Septiembre es siempre un fraude. Y, por tanto, por lo escrupuloso de su costumbre, sólo es verdad. Promete ser verano, pero ceba insolente el invierno. Finta al calor como si aquí nadie se diera cuenta de que al final, como siempre, nos la va a encestar. Octubre, no obstante, después se vengará con su veranillo de San Miguel y el año, por fin y puntual, quedará en paz.
Escribe la florista Leticia Rodríguez de la Fuente en Tocar tierra que desde que cultiva su jardín el tiempo transcurre a otro ritmo.
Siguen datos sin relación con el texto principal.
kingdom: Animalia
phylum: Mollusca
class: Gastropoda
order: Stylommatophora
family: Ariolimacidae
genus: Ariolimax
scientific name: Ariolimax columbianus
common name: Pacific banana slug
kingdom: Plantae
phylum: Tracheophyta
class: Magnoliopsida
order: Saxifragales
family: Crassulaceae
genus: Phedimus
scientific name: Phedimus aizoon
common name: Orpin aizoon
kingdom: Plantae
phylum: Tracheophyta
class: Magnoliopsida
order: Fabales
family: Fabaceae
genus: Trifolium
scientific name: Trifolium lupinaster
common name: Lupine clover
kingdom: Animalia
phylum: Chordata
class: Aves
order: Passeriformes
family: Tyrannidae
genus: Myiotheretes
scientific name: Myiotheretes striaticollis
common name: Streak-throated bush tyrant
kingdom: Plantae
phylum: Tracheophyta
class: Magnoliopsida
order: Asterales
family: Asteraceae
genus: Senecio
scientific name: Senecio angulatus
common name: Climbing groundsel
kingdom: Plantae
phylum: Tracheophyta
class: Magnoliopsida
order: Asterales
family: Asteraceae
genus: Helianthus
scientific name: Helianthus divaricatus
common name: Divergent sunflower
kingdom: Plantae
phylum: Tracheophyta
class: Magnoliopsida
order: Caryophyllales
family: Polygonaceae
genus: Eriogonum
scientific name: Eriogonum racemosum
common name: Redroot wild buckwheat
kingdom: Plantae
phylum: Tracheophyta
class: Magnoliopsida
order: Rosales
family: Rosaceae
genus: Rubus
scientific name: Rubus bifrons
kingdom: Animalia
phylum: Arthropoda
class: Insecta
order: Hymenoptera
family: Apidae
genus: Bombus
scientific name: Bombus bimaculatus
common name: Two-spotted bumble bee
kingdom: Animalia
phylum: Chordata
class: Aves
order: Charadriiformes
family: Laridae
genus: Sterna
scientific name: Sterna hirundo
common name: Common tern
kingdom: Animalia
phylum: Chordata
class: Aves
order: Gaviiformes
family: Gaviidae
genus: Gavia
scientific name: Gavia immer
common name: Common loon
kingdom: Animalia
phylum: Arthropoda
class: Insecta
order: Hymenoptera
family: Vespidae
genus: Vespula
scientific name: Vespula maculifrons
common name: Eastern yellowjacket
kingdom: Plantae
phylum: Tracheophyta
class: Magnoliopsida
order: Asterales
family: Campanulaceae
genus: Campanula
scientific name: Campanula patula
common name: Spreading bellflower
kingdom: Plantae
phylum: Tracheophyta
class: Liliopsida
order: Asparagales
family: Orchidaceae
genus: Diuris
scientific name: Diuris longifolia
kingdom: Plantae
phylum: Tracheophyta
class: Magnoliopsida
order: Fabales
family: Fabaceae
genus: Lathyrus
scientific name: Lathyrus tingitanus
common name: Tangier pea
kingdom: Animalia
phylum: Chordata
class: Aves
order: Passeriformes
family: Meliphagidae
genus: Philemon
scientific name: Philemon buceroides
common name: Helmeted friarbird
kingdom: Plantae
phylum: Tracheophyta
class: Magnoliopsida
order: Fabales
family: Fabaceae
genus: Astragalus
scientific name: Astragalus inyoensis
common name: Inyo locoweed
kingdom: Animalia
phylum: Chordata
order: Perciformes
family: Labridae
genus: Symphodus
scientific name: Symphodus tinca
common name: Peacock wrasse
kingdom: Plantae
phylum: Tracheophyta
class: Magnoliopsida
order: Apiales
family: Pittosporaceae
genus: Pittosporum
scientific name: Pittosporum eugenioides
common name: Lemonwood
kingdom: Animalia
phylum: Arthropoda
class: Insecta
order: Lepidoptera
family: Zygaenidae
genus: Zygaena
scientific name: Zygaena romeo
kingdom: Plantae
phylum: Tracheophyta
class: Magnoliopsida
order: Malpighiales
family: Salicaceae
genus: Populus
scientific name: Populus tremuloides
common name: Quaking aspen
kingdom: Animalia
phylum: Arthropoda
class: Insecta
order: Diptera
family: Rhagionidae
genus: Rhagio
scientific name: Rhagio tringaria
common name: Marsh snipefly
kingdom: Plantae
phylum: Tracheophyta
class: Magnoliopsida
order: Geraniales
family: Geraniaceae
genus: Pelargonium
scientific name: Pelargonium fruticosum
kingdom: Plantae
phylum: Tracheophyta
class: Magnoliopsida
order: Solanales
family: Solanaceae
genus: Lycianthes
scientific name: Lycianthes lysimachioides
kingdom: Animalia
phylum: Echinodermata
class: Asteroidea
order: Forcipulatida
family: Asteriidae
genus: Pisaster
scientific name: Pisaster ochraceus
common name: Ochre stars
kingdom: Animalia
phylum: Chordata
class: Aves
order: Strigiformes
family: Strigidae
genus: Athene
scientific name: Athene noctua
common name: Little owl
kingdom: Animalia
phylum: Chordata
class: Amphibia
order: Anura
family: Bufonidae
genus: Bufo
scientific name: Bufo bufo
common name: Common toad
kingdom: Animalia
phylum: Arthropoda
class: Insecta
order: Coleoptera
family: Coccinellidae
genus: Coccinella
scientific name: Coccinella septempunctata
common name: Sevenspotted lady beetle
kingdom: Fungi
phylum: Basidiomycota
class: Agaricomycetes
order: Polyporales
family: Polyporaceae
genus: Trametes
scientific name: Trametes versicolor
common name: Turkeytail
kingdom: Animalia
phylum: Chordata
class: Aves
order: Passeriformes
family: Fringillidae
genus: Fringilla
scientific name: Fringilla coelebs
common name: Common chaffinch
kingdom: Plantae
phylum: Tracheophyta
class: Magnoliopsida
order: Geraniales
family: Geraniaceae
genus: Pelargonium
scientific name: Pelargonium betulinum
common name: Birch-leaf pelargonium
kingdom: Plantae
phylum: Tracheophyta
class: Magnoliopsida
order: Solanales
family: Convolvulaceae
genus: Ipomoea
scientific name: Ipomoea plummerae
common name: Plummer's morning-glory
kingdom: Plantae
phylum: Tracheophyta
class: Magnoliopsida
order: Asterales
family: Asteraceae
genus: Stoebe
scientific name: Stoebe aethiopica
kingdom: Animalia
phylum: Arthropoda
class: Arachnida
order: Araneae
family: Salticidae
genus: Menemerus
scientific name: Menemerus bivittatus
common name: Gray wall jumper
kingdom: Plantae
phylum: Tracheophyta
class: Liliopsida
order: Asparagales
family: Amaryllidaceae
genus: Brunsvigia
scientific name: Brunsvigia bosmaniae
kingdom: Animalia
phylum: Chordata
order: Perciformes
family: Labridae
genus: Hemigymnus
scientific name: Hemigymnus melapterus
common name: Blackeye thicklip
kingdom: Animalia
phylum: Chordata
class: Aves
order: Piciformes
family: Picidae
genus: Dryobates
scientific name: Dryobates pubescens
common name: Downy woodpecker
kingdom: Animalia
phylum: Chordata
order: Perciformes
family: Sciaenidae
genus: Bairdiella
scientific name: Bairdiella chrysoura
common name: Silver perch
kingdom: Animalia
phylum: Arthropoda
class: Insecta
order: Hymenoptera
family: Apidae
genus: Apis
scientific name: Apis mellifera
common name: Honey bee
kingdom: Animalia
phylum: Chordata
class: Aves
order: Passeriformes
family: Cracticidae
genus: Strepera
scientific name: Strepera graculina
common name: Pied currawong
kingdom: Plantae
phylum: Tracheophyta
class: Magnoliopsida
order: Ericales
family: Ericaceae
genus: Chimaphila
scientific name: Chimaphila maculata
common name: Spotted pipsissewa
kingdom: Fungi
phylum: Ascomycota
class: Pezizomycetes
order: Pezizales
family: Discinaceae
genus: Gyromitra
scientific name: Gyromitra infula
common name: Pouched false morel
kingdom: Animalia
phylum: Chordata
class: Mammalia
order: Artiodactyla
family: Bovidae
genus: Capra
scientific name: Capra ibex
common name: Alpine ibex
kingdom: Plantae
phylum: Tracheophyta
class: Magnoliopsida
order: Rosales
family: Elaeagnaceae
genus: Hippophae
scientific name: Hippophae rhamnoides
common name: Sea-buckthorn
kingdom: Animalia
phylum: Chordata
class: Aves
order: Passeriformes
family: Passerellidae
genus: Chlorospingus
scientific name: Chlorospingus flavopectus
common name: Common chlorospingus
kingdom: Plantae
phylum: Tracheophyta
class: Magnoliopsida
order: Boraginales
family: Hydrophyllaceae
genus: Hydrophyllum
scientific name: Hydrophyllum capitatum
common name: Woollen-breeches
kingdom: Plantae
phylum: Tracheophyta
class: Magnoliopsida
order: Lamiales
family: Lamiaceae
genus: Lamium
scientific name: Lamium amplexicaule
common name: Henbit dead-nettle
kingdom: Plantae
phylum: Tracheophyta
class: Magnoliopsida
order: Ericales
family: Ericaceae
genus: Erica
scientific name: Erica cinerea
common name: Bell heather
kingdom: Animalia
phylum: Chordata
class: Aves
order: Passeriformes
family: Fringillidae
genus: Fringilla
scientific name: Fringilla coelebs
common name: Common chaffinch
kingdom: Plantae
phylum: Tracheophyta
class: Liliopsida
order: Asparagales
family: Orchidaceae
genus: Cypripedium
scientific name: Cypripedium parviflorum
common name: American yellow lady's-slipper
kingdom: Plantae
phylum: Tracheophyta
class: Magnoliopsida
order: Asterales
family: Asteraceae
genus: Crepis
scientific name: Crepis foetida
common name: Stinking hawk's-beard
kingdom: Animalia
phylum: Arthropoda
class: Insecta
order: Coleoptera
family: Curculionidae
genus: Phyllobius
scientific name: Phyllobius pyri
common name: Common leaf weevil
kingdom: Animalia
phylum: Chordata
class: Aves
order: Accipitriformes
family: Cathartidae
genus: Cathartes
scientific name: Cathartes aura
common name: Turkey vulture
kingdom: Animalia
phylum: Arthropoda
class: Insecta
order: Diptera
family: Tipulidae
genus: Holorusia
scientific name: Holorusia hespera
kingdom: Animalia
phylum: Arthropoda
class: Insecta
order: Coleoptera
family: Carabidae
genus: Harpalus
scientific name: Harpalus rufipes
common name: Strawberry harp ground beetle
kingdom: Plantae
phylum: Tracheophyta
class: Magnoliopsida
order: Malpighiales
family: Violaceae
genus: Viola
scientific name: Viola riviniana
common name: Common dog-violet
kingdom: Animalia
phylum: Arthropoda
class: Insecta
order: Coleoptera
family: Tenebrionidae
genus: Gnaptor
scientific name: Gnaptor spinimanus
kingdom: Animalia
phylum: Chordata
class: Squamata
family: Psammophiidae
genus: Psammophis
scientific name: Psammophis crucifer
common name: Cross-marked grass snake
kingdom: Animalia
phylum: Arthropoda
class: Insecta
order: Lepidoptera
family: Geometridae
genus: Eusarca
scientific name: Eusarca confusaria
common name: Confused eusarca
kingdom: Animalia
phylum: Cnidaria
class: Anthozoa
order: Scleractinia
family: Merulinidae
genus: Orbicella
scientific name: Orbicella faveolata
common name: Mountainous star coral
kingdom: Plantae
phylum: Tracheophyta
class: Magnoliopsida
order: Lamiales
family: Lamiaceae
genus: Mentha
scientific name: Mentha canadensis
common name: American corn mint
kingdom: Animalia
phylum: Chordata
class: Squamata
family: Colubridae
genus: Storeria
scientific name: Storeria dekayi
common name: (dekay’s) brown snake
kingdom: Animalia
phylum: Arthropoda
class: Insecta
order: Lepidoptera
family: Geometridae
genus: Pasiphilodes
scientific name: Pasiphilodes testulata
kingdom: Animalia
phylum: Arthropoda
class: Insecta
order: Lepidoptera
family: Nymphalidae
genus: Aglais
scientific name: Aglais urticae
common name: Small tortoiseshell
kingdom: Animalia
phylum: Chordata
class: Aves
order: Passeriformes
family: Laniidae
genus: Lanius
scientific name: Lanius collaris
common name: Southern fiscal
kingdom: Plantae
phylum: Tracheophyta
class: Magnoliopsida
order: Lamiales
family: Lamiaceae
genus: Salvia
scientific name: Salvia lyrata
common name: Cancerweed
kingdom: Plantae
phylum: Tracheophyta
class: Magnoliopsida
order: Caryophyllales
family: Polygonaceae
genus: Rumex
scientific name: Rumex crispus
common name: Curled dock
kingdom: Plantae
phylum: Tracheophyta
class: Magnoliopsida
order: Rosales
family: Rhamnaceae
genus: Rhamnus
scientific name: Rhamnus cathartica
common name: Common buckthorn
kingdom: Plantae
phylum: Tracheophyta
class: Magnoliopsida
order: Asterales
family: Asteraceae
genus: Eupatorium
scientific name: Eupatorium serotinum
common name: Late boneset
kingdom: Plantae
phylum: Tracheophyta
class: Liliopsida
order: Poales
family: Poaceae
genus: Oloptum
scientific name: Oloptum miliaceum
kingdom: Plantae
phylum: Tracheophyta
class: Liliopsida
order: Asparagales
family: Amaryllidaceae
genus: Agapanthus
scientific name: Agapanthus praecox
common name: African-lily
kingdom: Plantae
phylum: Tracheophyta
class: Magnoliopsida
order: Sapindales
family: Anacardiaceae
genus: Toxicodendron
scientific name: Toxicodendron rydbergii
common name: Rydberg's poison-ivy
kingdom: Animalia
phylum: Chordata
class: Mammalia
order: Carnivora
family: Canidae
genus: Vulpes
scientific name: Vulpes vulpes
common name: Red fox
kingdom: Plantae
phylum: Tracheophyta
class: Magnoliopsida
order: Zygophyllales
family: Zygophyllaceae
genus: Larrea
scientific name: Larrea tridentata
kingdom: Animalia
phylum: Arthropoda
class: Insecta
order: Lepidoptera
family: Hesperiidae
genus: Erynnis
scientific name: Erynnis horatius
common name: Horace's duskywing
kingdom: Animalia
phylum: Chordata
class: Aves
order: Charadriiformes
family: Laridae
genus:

Son las hojas de los árboles y el relevo de las flores y la incidencia de la luz lo que la alertan de que el tiempo avanza.
En mi recuerdo, del anuncio del otoño se encargaban las azofaifas. En el campo recogía las frutitas con mi abuela y las llevaba en una bolsa al colegio para tomarlas en el recreo. Les explicaba a las otras niñas que no eran aceitunas con mal aspecto, que el gusto era dulce, que crujían y sabían como manzanas diminutas.
Ahora miro, antes de que a las siete desaparezca el sol, la parra virgen de mi vecino, que empieza a quedarse esquelética tras el verano. Al salir de casa, a los escaparates de las tiendas y a la gestión de los ayuntamientos ya se les entregan los sentidos de la vista, el oído y el olfato. Y sin levantar los ojos de la palma de la mano, a internet, con su espejismo de omnipresencia, se le transfiere también el del ritmo. Y acaba una que no sabe de dónde viene ese malestar cuando pasa en manga corta frente a un maniquí con jersey de punto grueso, con las sensaciones enredadas, desposeída de su propio tiempo.
Luchar por existir en presente exige a ratos más firmeza que hacerlo por el futuro. Pero ceder a un plan de marca, a una hoja de ruta de marketing, el dominio de los días sería la forma más patética de gandulería.
A veces hay que reconquistarse con un paseíto por el parque, con una mañana en el campo. Kendall Roy ya lo dijo mejor: carpe the diem, people.